> **WRITTEN TASK**
The word "دینی" occurs in some of the lines below; copy each of those lines.
++++++++
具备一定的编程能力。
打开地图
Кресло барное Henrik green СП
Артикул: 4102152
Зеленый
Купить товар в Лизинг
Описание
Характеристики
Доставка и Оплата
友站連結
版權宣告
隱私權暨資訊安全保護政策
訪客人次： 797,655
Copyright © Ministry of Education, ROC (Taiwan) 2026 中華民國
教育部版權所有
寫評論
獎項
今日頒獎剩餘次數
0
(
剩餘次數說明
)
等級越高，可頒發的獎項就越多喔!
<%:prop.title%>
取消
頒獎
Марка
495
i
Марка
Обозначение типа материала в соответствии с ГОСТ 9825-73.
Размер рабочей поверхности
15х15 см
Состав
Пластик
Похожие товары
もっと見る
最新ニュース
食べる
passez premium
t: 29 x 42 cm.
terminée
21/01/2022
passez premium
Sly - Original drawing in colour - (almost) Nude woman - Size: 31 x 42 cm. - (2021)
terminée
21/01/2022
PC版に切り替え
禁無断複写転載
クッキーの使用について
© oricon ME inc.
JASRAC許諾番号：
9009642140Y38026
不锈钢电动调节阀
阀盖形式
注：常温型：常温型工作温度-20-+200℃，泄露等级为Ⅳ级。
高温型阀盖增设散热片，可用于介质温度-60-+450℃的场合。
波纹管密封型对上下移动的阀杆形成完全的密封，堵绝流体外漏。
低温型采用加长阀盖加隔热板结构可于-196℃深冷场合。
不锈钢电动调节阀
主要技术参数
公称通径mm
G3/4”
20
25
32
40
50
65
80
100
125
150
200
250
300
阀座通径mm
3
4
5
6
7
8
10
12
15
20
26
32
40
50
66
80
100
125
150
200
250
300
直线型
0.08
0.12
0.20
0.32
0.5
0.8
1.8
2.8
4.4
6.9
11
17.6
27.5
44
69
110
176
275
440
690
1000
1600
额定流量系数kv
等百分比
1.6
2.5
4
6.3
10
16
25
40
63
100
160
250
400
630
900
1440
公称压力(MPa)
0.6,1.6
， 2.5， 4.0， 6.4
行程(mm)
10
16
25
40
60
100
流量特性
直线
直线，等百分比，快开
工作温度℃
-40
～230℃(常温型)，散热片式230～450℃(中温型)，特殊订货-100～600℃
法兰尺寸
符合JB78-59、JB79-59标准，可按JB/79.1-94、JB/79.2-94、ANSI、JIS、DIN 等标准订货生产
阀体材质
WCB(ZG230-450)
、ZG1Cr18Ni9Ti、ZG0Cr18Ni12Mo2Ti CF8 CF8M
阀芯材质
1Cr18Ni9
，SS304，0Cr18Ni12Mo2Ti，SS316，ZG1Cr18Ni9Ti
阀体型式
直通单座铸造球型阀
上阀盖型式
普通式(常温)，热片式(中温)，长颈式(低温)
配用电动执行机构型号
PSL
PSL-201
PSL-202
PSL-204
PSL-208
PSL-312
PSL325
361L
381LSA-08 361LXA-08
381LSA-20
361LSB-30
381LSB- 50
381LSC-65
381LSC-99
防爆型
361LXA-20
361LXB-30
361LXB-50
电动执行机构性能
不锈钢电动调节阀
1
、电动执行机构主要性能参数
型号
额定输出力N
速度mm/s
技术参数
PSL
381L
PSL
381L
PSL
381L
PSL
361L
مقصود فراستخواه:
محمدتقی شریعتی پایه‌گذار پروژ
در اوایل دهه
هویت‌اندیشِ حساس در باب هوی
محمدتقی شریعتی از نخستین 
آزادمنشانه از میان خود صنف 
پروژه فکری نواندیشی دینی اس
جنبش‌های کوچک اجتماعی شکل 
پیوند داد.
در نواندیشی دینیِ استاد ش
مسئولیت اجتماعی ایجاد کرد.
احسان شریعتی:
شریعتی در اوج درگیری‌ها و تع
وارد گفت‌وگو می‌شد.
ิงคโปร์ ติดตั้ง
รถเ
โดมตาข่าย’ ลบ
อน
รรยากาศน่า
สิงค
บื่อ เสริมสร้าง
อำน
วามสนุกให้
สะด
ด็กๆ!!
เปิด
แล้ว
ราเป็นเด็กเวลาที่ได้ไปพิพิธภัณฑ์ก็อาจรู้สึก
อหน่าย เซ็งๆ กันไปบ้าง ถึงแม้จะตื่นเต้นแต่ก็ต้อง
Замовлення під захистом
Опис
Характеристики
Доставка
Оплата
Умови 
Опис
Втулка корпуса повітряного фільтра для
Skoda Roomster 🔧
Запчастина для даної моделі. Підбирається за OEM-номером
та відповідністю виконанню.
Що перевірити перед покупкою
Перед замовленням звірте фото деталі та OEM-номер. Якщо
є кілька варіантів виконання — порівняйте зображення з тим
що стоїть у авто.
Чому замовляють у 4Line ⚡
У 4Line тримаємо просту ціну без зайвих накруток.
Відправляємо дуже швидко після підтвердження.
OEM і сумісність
++++++++
> **COMPLETED TASK**
پروژه فکری نواندیشی دینی اس
در نواندیشی دینیِ استاد ش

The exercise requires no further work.